JC - Seu livro [A língua de Eulália] fala o tempo todo em "português padrão" e "português não-padrão". Como você explica estes conceitos?
Bagno - O português padrão é a língua falada pelas pessoas que detêm o poder político e econômico e estão nas classes sociais mais privilegiadas, que nós sabemos que são uma pequena minoria na população do Brasil, país que detém o triste recorde mundial de pior distribuição da riqueza nacional entre as camadas sociais.

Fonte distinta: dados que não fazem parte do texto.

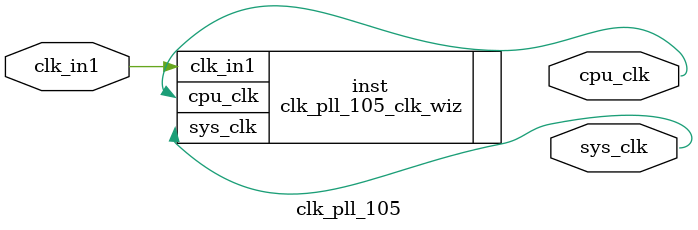
<source format=v>


`timescale 1ps/1ps

(* CORE_GENERATION_INFO = "clk_pll_105,clk_wiz_v6_0_4_0_0,{component_name=clk_pll_105,use_phase_alignment=true,use_min_o_jitter=false,use_max_i_jitter=false,use_dyn_phase_shift=false,use_inclk_switchover=false,use_dyn_reconfig=false,enable_axi=0,feedback_source=FDBK_AUTO,PRIMITIVE=PLL,num_out_clk=2,clkin1_period=10.000,clkin2_period=10.000,use_power_down=false,use_reset=false,use_locked=false,use_inclk_stopped=false,feedback_type=SINGLE,CLOCK_MGR_TYPE=NA,manual_override=false}" *)

module clk_pll_105 
 (
  // Clock out ports
  output        cpu_clk,
  output        sys_clk,
 // Clock in ports
  input         clk_in1
 );

  clk_pll_105_clk_wiz inst
  (
  // Clock out ports  
  .cpu_clk(cpu_clk),
  .sys_clk(sys_clk),
 // Clock in ports
  .clk_in1(clk_in1)
  );

endmodule

</source>
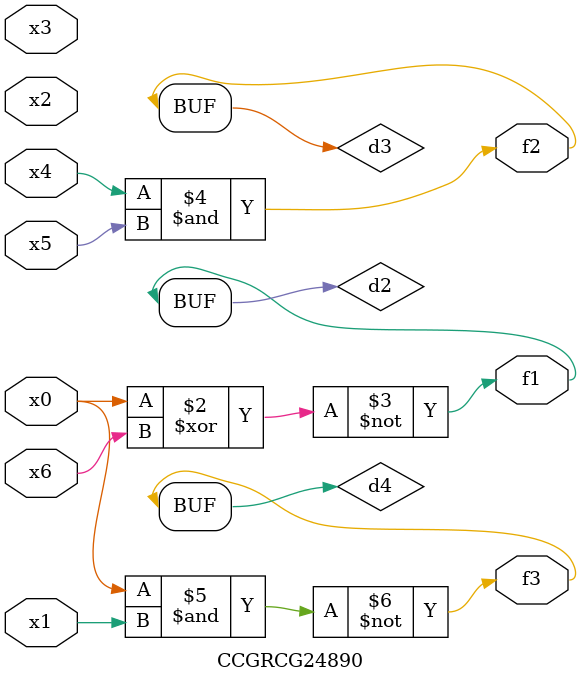
<source format=v>
module CCGRCG24890(
	input x0, x1, x2, x3, x4, x5, x6,
	output f1, f2, f3
);

	wire d1, d2, d3, d4;

	nor (d1, x0);
	xnor (d2, x0, x6);
	and (d3, x4, x5);
	nand (d4, x0, x1);
	assign f1 = d2;
	assign f2 = d3;
	assign f3 = d4;
endmodule

</source>
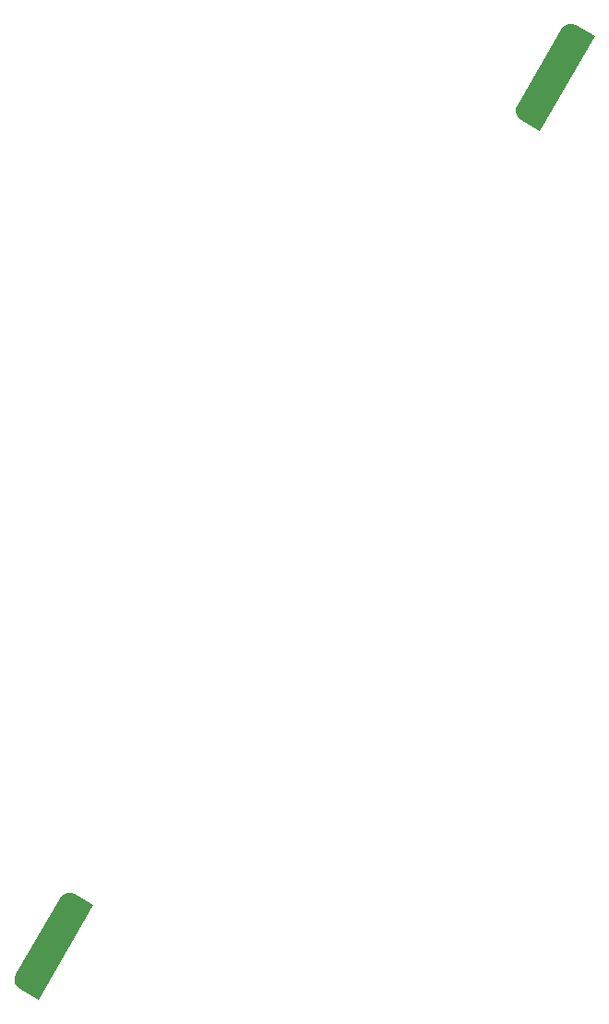
<source format=gbs>
G04*
G04 #@! TF.GenerationSoftware,Altium Limited,Altium Designer,25.5.2 (35)*
G04*
G04 Layer_Color=16711935*
%FSLAX44Y44*%
%MOMM*%
G71*
G04*
G04 #@! TF.SameCoordinates,5F4A0728-234C-4093-BECC-1529F3DAD170*
G04*
G04*
G04 #@! TF.FilePolarity,Negative*
G04*
G01*
G75*
G36*
X71340Y263341D02*
X54019Y273341D01*
X53166Y273834D01*
X51685Y275132D01*
X50486Y276695D01*
X49615Y278462D01*
X49105Y280364D01*
X48976Y282330D01*
X49233Y284283D01*
X49866Y286148D01*
X50359Y287001D01*
X50359Y287001D01*
X90359Y356283D01*
X90851Y357136D01*
X92150Y358617D01*
X93713Y359816D01*
X95480Y360688D01*
X97382Y361197D01*
X99348Y361326D01*
X101301Y361069D01*
X103166Y360436D01*
X104019Y359944D01*
X104019Y359944D01*
X121340Y349944D01*
X71340Y263341D01*
D02*
G37*
G36*
X531340Y1060084D02*
X514019Y1070084D01*
X513166Y1070577D01*
X511685Y1071876D01*
X510486Y1073438D01*
X509615Y1075205D01*
X509105Y1077108D01*
X508976Y1079073D01*
X509233Y1081026D01*
X509866Y1082892D01*
X510359Y1083745D01*
X510359Y1083745D01*
X550359Y1153027D01*
X550851Y1153880D01*
X552150Y1155361D01*
X553713Y1156560D01*
X555480Y1157431D01*
X557382Y1157941D01*
X559348Y1158070D01*
X561301Y1157812D01*
X563166Y1157179D01*
X564019Y1156687D01*
X564019Y1156687D01*
X581340Y1146687D01*
X531340Y1060084D01*
D02*
G37*
M02*

</source>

JC - E quem fala o português não-padrão?
Bagno - O português não-padrão é a língua da grande maioria pobre e dos analfabetos do nosso povo. É também, consequentemente, a língua das crianças pobres e carentes que frequentam as escolas públicas. Por ser utilizado por pessoas de classes sociais desprestigiadas, marginalizadas e oprimidas pela terrível injustiça social que impera no Brasil, o português não-padrão é vítima dos mesmos preconceitos que pesam sobre essas pessoas. Ele é considerado "feio", "deficiente", "errado", "rude", "tosco", "estropiado", idéias que resultam da simples ignorância dos mecanismos que governam a língua não-padrão.
JC - E isso é grave para a educação?
Bagno - Gravíssimo. Esses preconceitos fazem com que a criança que chega à escola falando o português não-padrão seja considerada uma "deficiente" linguística, quando na verdade ela simplesmente fala uma língua diferente daquela que é ensinada na escola.
JC - Isso explicaria por que tantas crianças pobres acabam abandonando a escola?
Bagno - Em parte, sim, junto com os fatores econômicos que as obrigam a trabalhar muito cedo para ganhar a vida, impedindo-as de continuar na escola. Por serem desprezadas, por não terem seus direitos linguísticos reconhecidos como tais, por serem obrigadas a assimilar conceitos veiculados numa variedade de português que é estranha para elas, essas crianças não encontram nenhum estímulo para prosseguir seus estudos.
Trecho de entrevista de Marcos Bagno ao Jornal do Commercio, em 29 de outubro de 1998.